Stanford GSB graduates celebrate their big day. | Best Grads

The diploma ceremony for the Class of 2023 featured 513 graduates who earned degrees:

  • 411 MBA
  • 81 Master of Science (MSx)
  • 20 PhD
  • 1 Master of Arts in Business Research

Forty-two MBA students earned joint degrees:

  • 1 MS in Computer Science
  • 17 MS in Environment and Resources
  • 13 MS in Education
  • 6 JD (Law)
  • 2 MS in Public Policy

Certificate and Award Recipients

  • Certificates in Public Management and Social Innovation were awarded to 137 graduates.
  • Forty-one MBA graduates were named Arjay Miller Scholars, recognized as the top 10% academically in the class.
  • The Henry Ford II Scholar, selected for academic achievement, was earned by Elizabeth Rosenblatt.

RECORD SET:
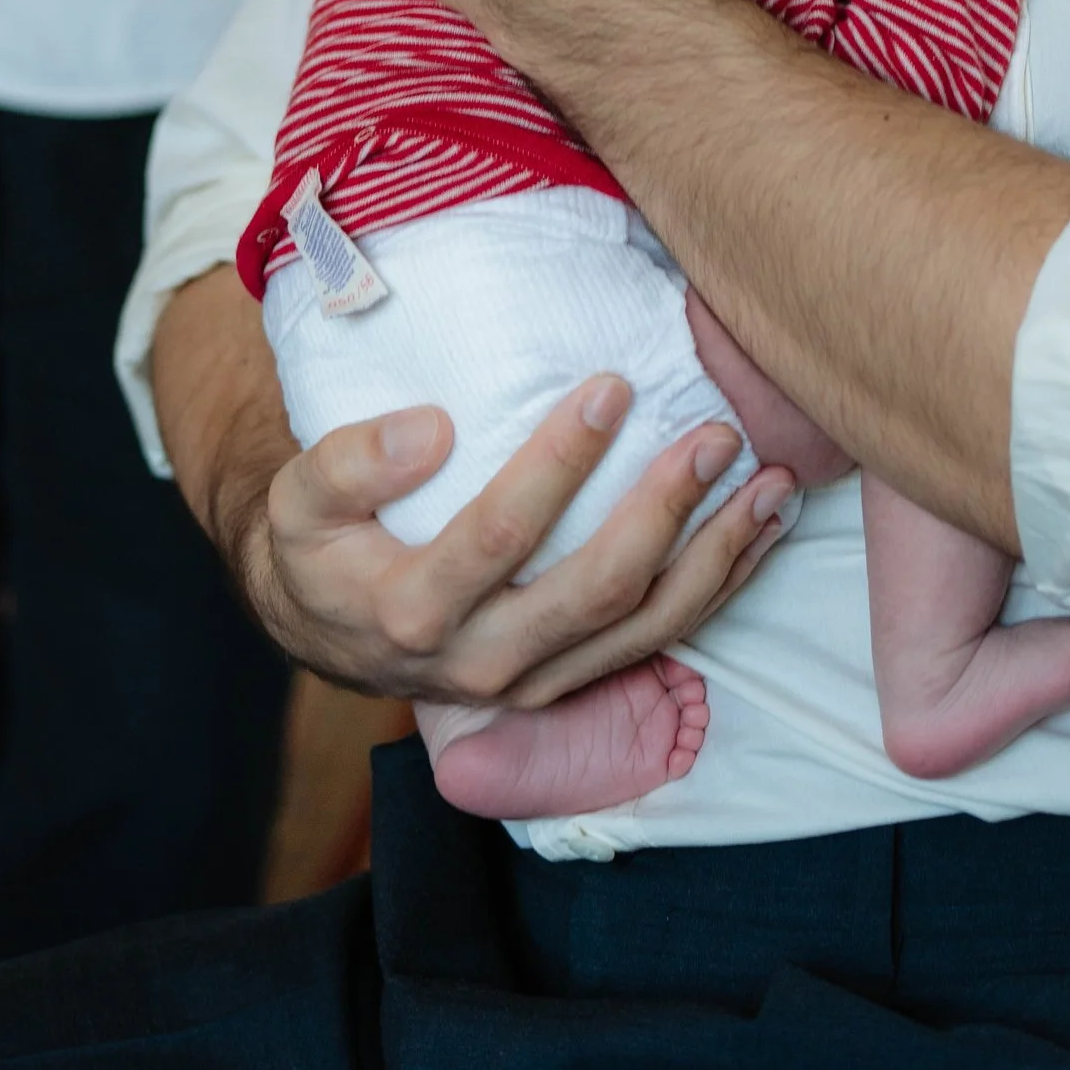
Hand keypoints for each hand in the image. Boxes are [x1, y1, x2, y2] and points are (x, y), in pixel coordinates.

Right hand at [151, 260, 793, 709]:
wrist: (325, 627)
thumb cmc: (319, 543)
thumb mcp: (300, 496)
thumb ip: (350, 461)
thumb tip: (433, 428)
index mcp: (412, 611)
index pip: (500, 534)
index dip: (560, 462)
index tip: (610, 386)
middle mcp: (481, 661)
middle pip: (594, 591)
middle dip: (664, 511)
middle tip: (713, 433)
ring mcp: (534, 681)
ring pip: (644, 628)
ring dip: (716, 556)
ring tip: (768, 482)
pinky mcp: (571, 682)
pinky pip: (659, 642)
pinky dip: (719, 586)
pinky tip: (760, 529)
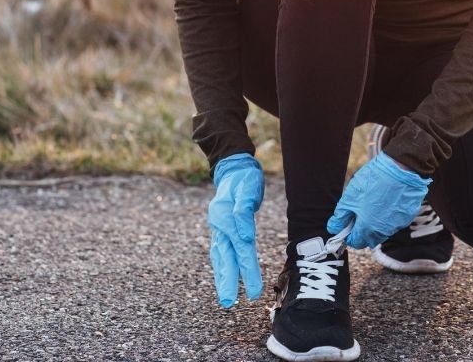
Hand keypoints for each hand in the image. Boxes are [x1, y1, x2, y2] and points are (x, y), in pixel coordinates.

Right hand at [207, 152, 264, 307]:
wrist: (233, 168)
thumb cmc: (244, 178)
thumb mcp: (248, 188)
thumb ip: (244, 210)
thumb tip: (245, 234)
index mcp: (226, 217)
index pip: (241, 248)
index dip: (248, 269)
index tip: (254, 290)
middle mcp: (219, 225)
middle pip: (226, 257)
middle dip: (229, 281)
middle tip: (230, 303)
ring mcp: (218, 227)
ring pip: (220, 256)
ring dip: (223, 277)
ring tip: (225, 298)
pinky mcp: (221, 229)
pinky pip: (220, 251)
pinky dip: (221, 266)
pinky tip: (224, 278)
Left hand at [326, 150, 431, 248]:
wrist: (401, 168)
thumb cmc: (374, 181)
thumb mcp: (350, 197)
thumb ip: (340, 216)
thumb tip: (334, 227)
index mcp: (367, 228)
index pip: (355, 242)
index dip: (348, 234)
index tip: (347, 224)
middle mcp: (383, 231)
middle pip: (369, 240)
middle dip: (362, 231)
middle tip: (359, 213)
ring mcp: (397, 224)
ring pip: (383, 232)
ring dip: (376, 224)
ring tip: (373, 204)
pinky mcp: (407, 216)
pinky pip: (395, 222)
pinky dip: (389, 216)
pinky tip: (387, 201)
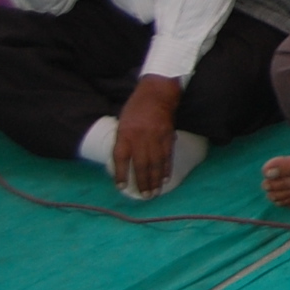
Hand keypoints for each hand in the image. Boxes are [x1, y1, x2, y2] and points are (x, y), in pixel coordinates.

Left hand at [113, 75, 180, 195]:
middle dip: (143, 182)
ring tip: (155, 192)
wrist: (158, 93)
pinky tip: (165, 177)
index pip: (120, 158)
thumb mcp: (123, 122)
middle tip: (145, 196)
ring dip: (155, 179)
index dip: (120, 174)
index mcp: (125, 133)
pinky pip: (167, 155)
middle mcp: (140, 137)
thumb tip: (124, 161)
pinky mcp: (168, 135)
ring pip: (156, 162)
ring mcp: (156, 137)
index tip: (122, 187)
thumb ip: (123, 140)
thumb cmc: (136, 108)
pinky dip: (166, 167)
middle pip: (141, 164)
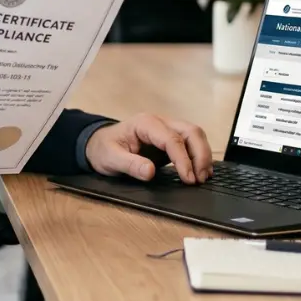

WHAT YOU HAVE TO DO:
Pick up the text on the Stanford GSB Class of 2023 graduation after its last sentence and continue it.

EXERCISE RESULT:
  • Keya Patel was recognized as this year’s Ernest C. Arbuckle Award winner, chosen by her peers for having contributed most to the fulfillment of the goals of the school.
  • The Alexander A. Robichek Award in Finance went to Joshua Russell Rowley.
  • The recipient of the George G.C. Parker Prize for academic achievement in the MSx class was Michael Burnett.
  • Eight students were named Robert L. Joss Scholars, recognizing the academically highest 10% of the graduating MSx class.